TASK TO COMPLETE:
Reproduce the rows from the first line through the line containing "centrum van de", switching "budget" to "reisbudget" and leaving everything else unchanged.

── PROVIDED MATERIAL

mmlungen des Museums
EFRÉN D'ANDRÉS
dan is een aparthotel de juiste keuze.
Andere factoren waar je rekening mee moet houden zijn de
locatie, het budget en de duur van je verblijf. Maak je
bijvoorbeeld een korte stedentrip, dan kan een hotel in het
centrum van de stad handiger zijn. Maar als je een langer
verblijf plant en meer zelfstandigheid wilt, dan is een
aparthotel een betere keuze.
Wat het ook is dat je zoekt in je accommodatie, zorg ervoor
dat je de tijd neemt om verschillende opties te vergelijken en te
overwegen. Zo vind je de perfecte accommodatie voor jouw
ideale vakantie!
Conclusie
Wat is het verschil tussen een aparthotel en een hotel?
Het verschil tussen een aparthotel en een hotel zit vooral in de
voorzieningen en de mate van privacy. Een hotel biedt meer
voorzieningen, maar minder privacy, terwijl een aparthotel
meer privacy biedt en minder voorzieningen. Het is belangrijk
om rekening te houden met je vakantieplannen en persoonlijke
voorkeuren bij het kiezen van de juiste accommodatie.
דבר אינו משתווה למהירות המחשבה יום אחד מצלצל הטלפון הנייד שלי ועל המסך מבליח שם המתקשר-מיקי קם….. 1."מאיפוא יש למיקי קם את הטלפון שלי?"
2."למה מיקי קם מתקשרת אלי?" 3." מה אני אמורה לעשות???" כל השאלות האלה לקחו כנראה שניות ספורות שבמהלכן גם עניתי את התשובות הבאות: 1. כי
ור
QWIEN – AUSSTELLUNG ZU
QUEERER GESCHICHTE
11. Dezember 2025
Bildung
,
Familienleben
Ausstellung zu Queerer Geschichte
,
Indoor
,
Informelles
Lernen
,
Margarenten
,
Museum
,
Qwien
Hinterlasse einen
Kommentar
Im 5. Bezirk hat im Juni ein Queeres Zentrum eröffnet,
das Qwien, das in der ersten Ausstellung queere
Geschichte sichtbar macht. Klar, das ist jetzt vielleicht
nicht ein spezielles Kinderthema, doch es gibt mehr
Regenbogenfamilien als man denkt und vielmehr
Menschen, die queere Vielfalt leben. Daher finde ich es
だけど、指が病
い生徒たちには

────

OUTPUT BELOW:
mmlungen des Museums
EFRÉN D'ANDRÉS
dan is een aparthotel de juiste keuze.
Andere factoren waar je rekening mee moet houden zijn de
locatie, het reisbudget en de duur van je verblijf. Maak je
bijvoorbeeld een korte stedentrip, dan kan een hotel in het
centrum van de stad handiger zijn. Maar als je een langer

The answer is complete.